**MATERIAL SHOWN:**
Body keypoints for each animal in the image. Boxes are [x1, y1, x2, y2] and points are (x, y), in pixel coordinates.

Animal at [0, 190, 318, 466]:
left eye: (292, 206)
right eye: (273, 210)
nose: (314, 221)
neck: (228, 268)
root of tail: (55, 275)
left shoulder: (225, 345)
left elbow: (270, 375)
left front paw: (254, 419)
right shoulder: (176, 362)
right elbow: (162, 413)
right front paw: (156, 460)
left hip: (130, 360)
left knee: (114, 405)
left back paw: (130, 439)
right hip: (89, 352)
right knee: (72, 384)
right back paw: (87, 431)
...
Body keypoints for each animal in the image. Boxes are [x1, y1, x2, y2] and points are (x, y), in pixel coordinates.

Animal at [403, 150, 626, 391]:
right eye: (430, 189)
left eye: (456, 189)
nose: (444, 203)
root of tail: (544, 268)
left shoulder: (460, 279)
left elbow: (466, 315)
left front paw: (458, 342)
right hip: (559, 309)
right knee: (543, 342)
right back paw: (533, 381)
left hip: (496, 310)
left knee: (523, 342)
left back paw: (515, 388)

**YOUR ASSIGNMENT:** Copy the lines above exactly, beginning at the line that has "right knee: (543, 342)" and stopping after the line that has "left back paw: (515, 388)", and omit the rest.

**SOLUTION FOR THIS EXERCISE:**
right knee: (543, 342)
right back paw: (533, 381)
left hip: (496, 310)
left knee: (523, 342)
left back paw: (515, 388)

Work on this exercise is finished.